Segment Start: Data to use

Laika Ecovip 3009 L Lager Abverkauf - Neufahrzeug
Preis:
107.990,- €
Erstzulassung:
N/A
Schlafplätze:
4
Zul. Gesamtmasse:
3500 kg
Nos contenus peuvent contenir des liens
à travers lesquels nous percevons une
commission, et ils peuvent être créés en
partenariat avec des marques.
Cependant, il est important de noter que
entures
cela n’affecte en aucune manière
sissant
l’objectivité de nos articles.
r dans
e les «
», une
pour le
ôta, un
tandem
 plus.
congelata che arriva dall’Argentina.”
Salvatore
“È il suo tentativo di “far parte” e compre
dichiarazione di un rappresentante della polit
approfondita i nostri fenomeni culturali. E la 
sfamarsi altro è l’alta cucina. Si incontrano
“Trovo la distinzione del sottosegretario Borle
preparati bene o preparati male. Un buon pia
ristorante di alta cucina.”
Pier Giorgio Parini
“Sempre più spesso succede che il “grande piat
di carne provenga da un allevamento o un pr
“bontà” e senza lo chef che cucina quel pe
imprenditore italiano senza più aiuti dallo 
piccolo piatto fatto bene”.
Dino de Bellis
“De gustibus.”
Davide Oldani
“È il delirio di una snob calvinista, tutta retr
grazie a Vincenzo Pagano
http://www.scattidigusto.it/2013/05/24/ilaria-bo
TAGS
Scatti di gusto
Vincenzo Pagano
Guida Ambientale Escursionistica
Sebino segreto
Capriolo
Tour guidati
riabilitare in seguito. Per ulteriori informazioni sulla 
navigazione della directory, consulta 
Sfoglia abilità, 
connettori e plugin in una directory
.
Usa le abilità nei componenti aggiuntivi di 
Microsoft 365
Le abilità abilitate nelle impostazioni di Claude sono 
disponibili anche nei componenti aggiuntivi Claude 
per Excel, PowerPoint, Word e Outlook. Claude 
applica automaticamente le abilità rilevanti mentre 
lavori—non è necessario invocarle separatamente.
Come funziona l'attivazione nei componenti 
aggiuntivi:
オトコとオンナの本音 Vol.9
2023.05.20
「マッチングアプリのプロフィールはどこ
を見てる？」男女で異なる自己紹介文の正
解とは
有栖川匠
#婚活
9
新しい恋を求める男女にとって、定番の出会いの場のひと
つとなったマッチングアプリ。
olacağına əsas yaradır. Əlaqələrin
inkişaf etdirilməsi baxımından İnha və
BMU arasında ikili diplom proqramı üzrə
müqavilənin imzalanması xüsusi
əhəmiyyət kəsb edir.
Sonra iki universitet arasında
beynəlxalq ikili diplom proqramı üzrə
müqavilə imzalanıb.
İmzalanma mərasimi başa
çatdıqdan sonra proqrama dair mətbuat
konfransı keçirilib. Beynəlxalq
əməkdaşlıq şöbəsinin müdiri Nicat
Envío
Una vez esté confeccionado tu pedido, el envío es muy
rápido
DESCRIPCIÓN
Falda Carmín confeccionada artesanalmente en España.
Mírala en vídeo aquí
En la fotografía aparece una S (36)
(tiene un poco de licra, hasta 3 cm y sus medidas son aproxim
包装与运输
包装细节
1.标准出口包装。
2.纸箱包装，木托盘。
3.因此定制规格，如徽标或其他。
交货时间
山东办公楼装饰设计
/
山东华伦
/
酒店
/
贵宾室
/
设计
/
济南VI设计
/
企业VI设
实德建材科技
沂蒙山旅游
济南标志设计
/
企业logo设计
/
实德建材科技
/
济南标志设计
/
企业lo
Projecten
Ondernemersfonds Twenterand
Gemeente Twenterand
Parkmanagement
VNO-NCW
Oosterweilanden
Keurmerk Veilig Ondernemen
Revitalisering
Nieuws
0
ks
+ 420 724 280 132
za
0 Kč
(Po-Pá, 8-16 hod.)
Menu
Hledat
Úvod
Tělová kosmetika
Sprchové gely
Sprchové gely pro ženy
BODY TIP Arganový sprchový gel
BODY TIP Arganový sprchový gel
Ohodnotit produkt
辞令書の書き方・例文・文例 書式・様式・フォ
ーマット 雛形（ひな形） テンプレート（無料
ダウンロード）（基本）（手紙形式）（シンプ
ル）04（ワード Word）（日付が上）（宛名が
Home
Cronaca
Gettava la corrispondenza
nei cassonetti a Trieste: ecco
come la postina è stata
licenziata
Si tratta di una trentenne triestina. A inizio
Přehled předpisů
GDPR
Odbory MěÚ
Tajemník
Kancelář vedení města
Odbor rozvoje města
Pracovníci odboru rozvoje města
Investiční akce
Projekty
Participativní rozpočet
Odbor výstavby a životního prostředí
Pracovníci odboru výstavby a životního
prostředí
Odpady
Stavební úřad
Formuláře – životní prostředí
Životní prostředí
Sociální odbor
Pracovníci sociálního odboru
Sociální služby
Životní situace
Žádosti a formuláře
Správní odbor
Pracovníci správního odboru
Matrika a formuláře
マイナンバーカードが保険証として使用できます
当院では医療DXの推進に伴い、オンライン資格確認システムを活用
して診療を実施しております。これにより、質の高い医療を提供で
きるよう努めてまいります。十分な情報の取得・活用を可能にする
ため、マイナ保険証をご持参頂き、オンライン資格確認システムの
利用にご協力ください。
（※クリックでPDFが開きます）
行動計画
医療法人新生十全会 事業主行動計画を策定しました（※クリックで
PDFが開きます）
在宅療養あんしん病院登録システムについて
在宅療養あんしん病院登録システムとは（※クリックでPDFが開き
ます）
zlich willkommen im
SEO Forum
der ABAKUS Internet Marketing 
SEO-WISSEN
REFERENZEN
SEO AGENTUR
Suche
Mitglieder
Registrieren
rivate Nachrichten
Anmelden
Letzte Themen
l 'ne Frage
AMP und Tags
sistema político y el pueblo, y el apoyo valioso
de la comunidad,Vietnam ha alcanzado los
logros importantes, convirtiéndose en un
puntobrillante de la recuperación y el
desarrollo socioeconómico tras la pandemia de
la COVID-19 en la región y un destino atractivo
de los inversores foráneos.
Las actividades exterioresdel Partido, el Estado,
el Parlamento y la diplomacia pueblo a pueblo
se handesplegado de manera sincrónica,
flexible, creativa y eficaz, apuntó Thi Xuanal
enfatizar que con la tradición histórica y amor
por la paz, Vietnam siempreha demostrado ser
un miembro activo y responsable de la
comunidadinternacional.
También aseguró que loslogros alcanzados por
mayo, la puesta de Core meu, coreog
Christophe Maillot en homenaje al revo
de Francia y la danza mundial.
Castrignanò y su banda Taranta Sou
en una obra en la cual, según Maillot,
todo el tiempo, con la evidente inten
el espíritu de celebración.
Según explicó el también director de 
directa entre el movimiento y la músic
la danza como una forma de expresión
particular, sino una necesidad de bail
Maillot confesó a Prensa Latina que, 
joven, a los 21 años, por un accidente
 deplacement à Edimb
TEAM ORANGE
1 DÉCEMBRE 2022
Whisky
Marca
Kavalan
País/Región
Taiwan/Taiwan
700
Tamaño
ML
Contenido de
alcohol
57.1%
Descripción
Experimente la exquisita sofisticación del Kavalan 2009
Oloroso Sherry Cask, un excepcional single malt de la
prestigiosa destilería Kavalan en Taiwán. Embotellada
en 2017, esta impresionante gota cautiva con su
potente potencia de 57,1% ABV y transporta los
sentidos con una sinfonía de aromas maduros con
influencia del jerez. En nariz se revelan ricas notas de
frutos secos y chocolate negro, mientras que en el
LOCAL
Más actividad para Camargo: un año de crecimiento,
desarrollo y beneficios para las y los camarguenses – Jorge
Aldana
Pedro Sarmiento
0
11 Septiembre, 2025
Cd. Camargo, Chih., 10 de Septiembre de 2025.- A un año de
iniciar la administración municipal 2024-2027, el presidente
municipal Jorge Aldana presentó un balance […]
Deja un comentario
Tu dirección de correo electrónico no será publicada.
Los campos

Segment End: Data to use

**Required action**: Print exactly the lines above, between the one holding "ーマット 雛形（ひな形） テンプレート（無料" and the one holding "Participativní rozpočet", inclusive, and nothing besides.

**Your solution**:
ーマット 雛形（ひな形） テンプレート（無料
ダウンロード）（基本）（手紙形式）（シンプ
ル）04（ワード Word）（日付が上）（宛名が
Home
Cronaca
Gettava la corrispondenza
nei cassonetti a Trieste: ecco
come la postina è stata
licenziata
Si tratta di una trentenne triestina. A inizio
Přehled předpisů
GDPR
Odbory MěÚ
Tajemník
Kancelář vedení města
Odbor rozvoje města
Pracovníci odboru rozvoje města
Investiční akce
Projekty
Participativní rozpočet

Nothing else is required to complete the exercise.